Copies of How To Build Wealth, a series of nine audio business courses created by Trump University, were on display at a Barnes & Noble store in New York City in 2005.
Scott Gries Getty Images
Copies of How To Build Wealth, a series of nine audio business courses created by Trump University, were on display at a Barnes & Noble store in New York City in 2005.

A federal judge has approved a $25 million settlement deal between President Trump and students who paid for Trump University real estate seminars, bringing lengthy litigation to a close.

The deal, which calls for Trump to reimburse the students who say they were defrauded, was struck in November but needed approval from U.S. District Judge Gonzalo Curiel. He signed off on the settlement Friday in San Diego.

Trump doesn't admit any wrongdoing under the terms of the settlement.


The settlement applies to three separate lawsuits — two class-actions and a fraud case. The $25 million deal includes payouts to more than 6,000 Trump U students who paid thousands of dollars for courses they describe as worthless.

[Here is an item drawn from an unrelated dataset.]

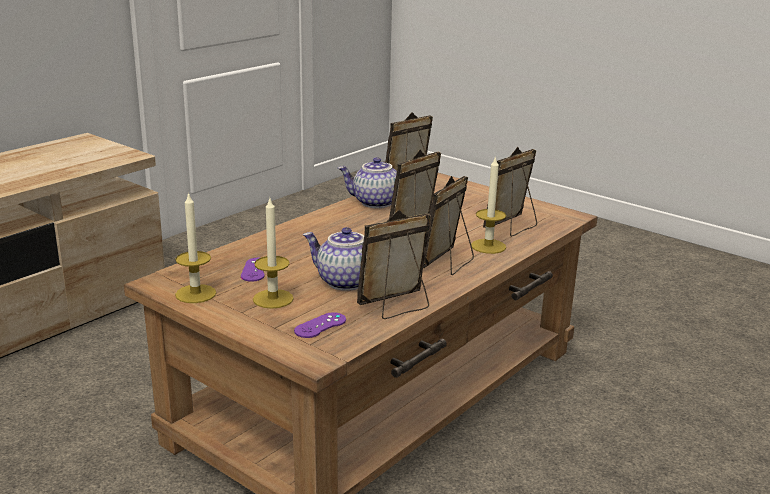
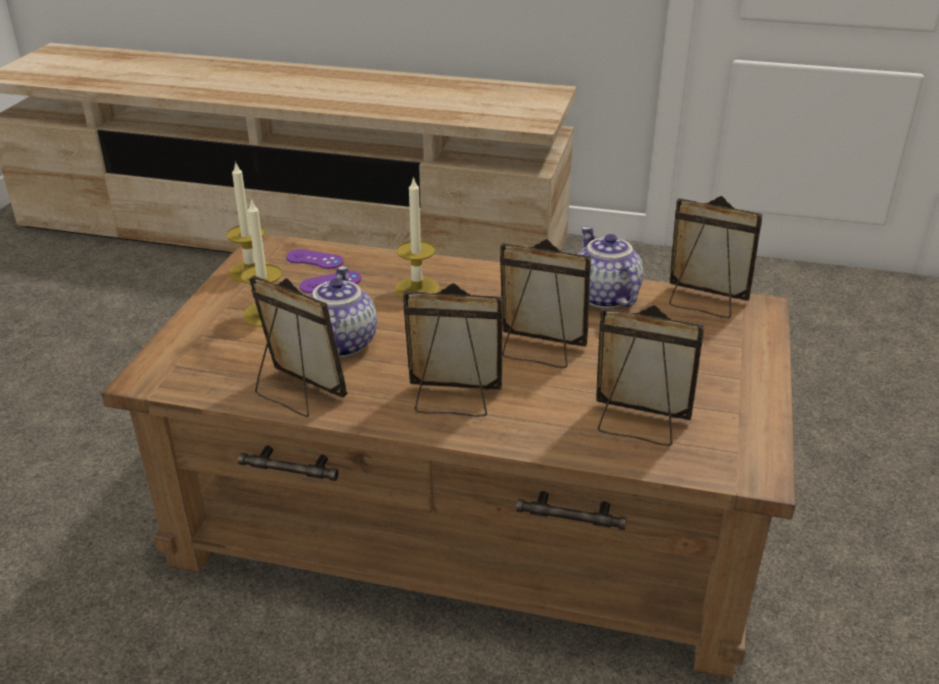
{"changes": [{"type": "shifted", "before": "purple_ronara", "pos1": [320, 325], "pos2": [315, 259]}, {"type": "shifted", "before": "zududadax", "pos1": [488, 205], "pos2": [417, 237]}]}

One student had pushed against the deal, as The Associated Press reports:

"The only holdup appeared to be a Florida woman's claim that she should be allowed to opt out of the settlement and sue the president on her own — a move that would likely scuttle the entire agreement. "Attorneys for former customers said that their clients would get at least 90 percent of their money back under the deal, based on the roughly 3,730 claims submitted. ... "Curiel said the high payments weighed in favor of approval and he noted that only two of about 7,000 eligible class-action members objected to the terms."

You may recall that on the campaign trail, Trump accused Curiel of being biased because he is "Mexican." That claim was false — Curiel was born in Indiana — and even House Speaker Paul Ryan acknowledged that it was "sort of like the textbook definition of racism."

Trump doubled down on the comments before saying he wouldn't talk about Curiel any more.

Curiel had urged both sides to settle.


And what about the fraud allegations that underpin these lawsuits?

NPR's Ina Jaffe reported last year that students paid $1,500 to $35,000 for courses on "real estate investment secrets" ostensibly taught by instructors handpicked by Trump.

"They claim that the promised Donald Trump investment techniques were mostly stuff that you could find on the Internet, some of which was illegal in some of the states where the seminars took place," she said. "They say that the promised mentoring was worthless or nonexistent, that the instructors were unqualified and that they were definitely not handpicked by Donald Trump, as he claimed.

"And transcripts of Donald Trump's deposition ... confirm that he was relatively unengaged with what went on in Trump University."

Trump's lawyers said the allegations are false.

NPR's Jim Zarroli spoke with an unhappy Trump University customer who said he paid $35,000 for "secrets" such as the fact that he could go to the IRS website to learn about federal tax deductions.

"The more and more I got involved in Trump University, the more and more I found out that I had truly been scammed," Bob Guillo, 76, told NPR.

"At first it was embarrassing," Guillo said. "Then I became very, very angry that the man that scammed me out of all that money had the audacity to run for president. And I'm still angry."